─── Provided records

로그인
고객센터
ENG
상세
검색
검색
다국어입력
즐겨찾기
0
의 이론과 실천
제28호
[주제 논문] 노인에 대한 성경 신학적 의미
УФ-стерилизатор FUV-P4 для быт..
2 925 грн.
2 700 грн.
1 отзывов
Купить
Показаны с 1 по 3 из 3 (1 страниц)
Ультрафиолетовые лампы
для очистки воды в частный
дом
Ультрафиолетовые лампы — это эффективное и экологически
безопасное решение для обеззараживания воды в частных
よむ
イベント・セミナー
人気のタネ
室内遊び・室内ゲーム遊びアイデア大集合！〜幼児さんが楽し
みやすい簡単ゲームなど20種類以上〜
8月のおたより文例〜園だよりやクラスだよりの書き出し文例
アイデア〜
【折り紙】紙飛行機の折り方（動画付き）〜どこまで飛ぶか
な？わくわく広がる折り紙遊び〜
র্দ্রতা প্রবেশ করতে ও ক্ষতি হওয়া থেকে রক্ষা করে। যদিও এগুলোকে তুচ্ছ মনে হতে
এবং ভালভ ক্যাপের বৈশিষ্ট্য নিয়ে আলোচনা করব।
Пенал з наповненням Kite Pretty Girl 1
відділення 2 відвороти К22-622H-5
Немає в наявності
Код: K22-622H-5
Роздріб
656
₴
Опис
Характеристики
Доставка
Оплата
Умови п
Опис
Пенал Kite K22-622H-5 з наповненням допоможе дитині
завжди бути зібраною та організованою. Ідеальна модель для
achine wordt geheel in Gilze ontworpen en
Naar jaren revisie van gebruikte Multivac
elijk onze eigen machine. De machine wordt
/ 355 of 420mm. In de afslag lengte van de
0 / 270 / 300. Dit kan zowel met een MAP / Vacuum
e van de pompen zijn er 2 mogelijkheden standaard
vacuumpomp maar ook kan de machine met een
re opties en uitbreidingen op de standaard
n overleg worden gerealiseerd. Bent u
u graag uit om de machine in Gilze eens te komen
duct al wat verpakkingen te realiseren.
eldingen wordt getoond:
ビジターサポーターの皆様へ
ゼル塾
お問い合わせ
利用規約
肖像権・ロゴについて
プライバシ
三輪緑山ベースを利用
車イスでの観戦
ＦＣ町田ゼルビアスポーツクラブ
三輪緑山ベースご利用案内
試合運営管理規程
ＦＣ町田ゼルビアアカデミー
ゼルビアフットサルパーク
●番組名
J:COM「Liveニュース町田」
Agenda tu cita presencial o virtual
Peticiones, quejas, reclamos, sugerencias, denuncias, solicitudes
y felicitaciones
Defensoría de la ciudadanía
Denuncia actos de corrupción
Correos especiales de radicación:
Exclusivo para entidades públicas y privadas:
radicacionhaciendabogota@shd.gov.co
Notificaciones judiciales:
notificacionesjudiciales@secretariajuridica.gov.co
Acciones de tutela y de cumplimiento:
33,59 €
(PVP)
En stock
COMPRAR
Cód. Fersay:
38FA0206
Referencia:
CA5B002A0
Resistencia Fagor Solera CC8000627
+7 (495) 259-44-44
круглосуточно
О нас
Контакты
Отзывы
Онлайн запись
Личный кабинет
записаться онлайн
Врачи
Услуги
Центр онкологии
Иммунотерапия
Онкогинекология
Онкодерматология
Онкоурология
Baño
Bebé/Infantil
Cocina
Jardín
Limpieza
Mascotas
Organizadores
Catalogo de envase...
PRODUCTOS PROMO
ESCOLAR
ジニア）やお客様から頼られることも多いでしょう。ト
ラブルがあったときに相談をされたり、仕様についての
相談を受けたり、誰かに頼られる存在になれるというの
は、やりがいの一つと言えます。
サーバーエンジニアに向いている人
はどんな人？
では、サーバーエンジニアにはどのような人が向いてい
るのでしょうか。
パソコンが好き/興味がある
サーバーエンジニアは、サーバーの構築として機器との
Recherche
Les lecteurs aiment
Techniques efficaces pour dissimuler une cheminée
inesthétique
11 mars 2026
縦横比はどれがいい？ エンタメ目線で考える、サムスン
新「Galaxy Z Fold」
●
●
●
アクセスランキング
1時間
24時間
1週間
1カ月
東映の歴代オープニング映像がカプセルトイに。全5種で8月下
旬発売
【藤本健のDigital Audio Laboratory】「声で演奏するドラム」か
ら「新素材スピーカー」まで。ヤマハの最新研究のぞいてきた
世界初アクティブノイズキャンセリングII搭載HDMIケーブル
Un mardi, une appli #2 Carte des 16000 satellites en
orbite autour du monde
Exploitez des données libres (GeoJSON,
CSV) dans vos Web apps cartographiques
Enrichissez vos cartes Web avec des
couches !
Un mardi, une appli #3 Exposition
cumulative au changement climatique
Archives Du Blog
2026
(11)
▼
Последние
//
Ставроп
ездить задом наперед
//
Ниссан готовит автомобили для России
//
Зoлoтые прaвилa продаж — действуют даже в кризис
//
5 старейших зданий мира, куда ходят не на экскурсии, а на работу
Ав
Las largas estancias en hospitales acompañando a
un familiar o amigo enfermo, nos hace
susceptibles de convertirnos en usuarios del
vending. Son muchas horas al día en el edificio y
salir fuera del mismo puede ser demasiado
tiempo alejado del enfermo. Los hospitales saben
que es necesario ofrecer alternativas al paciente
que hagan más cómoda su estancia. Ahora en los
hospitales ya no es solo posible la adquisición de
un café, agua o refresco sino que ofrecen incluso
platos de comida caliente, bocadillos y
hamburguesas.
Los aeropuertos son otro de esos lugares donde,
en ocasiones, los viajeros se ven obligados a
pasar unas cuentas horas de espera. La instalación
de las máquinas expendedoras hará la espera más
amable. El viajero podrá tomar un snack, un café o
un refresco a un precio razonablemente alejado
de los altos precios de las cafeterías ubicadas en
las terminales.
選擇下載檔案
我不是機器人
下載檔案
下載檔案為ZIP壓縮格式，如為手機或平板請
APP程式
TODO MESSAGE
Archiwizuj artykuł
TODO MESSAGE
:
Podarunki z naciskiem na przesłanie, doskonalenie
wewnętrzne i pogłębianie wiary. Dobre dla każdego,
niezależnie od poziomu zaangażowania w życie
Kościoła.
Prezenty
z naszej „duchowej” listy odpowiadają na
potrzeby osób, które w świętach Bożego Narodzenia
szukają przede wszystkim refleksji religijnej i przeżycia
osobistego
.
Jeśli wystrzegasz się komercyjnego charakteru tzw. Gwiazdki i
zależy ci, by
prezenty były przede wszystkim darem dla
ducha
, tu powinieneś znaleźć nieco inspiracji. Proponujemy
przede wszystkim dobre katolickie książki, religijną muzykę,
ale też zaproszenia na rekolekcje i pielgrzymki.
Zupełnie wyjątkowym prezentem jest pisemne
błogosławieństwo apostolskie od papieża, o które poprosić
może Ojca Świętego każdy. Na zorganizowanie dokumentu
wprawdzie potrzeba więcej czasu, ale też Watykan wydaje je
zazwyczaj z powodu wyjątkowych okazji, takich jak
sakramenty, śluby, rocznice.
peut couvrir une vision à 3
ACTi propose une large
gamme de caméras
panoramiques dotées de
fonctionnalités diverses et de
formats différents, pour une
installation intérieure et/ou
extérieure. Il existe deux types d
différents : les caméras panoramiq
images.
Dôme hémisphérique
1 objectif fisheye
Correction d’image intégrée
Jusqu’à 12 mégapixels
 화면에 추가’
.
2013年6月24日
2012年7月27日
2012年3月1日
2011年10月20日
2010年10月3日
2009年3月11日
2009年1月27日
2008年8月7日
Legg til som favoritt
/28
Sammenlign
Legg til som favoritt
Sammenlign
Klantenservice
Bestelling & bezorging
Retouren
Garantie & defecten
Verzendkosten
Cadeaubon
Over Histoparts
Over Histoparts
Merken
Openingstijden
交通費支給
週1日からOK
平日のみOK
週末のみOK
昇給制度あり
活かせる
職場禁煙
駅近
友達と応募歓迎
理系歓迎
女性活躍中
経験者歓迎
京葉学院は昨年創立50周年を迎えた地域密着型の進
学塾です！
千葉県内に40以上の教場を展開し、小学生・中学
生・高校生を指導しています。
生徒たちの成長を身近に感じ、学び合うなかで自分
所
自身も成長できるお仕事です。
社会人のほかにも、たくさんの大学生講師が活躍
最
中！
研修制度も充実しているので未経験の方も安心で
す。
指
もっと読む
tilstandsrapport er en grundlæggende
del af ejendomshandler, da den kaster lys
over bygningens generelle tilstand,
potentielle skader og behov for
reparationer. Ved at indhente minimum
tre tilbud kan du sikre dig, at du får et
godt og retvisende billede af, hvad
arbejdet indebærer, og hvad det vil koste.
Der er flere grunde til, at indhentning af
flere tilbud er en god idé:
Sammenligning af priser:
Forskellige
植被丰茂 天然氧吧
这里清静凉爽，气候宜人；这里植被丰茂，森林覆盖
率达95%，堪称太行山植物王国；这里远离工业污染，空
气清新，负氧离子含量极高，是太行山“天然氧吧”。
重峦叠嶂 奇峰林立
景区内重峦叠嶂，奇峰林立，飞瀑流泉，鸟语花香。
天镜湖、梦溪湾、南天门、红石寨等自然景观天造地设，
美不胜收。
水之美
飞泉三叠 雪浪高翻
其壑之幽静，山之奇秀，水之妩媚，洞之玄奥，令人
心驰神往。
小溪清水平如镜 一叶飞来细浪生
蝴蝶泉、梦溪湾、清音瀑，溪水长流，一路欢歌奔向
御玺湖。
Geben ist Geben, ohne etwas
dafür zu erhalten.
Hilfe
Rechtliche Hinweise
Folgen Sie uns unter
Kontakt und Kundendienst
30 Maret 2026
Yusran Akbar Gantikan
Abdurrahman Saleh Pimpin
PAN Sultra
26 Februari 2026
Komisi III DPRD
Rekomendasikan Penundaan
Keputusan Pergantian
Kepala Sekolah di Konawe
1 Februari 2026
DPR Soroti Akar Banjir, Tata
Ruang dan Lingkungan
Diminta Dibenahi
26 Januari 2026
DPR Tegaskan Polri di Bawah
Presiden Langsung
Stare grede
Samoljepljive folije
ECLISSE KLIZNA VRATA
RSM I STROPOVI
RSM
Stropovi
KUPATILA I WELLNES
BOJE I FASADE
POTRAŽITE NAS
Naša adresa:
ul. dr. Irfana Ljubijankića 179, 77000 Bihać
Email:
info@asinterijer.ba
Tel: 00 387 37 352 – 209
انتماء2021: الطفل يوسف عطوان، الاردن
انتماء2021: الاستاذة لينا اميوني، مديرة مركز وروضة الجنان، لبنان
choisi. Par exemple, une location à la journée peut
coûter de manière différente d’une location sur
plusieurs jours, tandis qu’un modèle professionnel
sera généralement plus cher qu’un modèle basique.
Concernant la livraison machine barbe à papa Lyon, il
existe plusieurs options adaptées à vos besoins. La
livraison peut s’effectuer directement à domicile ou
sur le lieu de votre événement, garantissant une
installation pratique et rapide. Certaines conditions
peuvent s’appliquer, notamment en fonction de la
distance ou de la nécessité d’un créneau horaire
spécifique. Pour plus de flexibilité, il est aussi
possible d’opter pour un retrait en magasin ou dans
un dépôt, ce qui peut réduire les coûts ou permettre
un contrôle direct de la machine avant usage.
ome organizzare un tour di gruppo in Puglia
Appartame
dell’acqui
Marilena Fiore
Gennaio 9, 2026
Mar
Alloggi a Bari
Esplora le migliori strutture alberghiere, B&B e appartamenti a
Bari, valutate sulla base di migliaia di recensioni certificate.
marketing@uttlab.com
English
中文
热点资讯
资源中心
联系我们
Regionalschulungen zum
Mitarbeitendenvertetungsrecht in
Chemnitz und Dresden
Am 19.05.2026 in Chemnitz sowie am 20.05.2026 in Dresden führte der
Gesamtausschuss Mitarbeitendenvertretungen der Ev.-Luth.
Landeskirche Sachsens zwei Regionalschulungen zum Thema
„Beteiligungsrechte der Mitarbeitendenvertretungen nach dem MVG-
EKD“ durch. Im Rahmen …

──────

§ Exercise instructions
Reproduce everything in the items above, from the first line down through the line containing "三輪緑山ベースご利用案内", and include that final line.

§ Response to the exercise
로그인
고객센터
ENG
상세
검색
검색
다국어입력
즐겨찾기
0
의 이론과 실천
제28호
[주제 논문] 노인에 대한 성경 신학적 의미
УФ-стерилизатор FUV-P4 для быт..
2 925 грн.
2 700 грн.
1 отзывов
Купить
Показаны с 1 по 3 из 3 (1 страниц)
Ультрафиолетовые лампы
для очистки воды в частный
дом
Ультрафиолетовые лампы — это эффективное и экологически
безопасное решение для обеззараживания воды в частных
よむ
イベント・セミナー
人気のタネ
室内遊び・室内ゲーム遊びアイデア大集合！〜幼児さんが楽し
みやすい簡単ゲームなど20種類以上〜
8月のおたより文例〜園だよりやクラスだよりの書き出し文例
アイデア〜
【折り紙】紙飛行機の折り方（動画付き）〜どこまで飛ぶか
な？わくわく広がる折り紙遊び〜
র্দ্রতা প্রবেশ করতে ও ক্ষতি হওয়া থেকে রক্ষা করে। যদিও এগুলোকে তুচ্ছ মনে হতে
এবং ভালভ ক্যাপের বৈশিষ্ট্য নিয়ে আলোচনা করব।
Пенал з наповненням Kite Pretty Girl 1
відділення 2 відвороти К22-622H-5
Немає в наявності
Код: K22-622H-5
Роздріб
656
₴
Опис
Характеристики
Доставка
Оплата
Умови п
Опис
Пенал Kite K22-622H-5 з наповненням допоможе дитині
завжди бути зібраною та організованою. Ідеальна модель для
achine wordt geheel in Gilze ontworpen en
Naar jaren revisie van gebruikte Multivac
elijk onze eigen machine. De machine wordt
/ 355 of 420mm. In de afslag lengte van de
0 / 270 / 300. Dit kan zowel met een MAP / Vacuum
e van de pompen zijn er 2 mogelijkheden standaard
vacuumpomp maar ook kan de machine met een
re opties en uitbreidingen op de standaard
n overleg worden gerealiseerd. Bent u
u graag uit om de machine in Gilze eens te komen
duct al wat verpakkingen te realiseren.
eldingen wordt getoond:
ビジターサポーターの皆様へ
ゼル塾
お問い合わせ
利用規約
肖像権・ロゴについて
プライバシ
三輪緑山ベースを利用
車イスでの観戦
ＦＣ町田ゼルビアスポーツクラブ
三輪緑山ベースご利用案内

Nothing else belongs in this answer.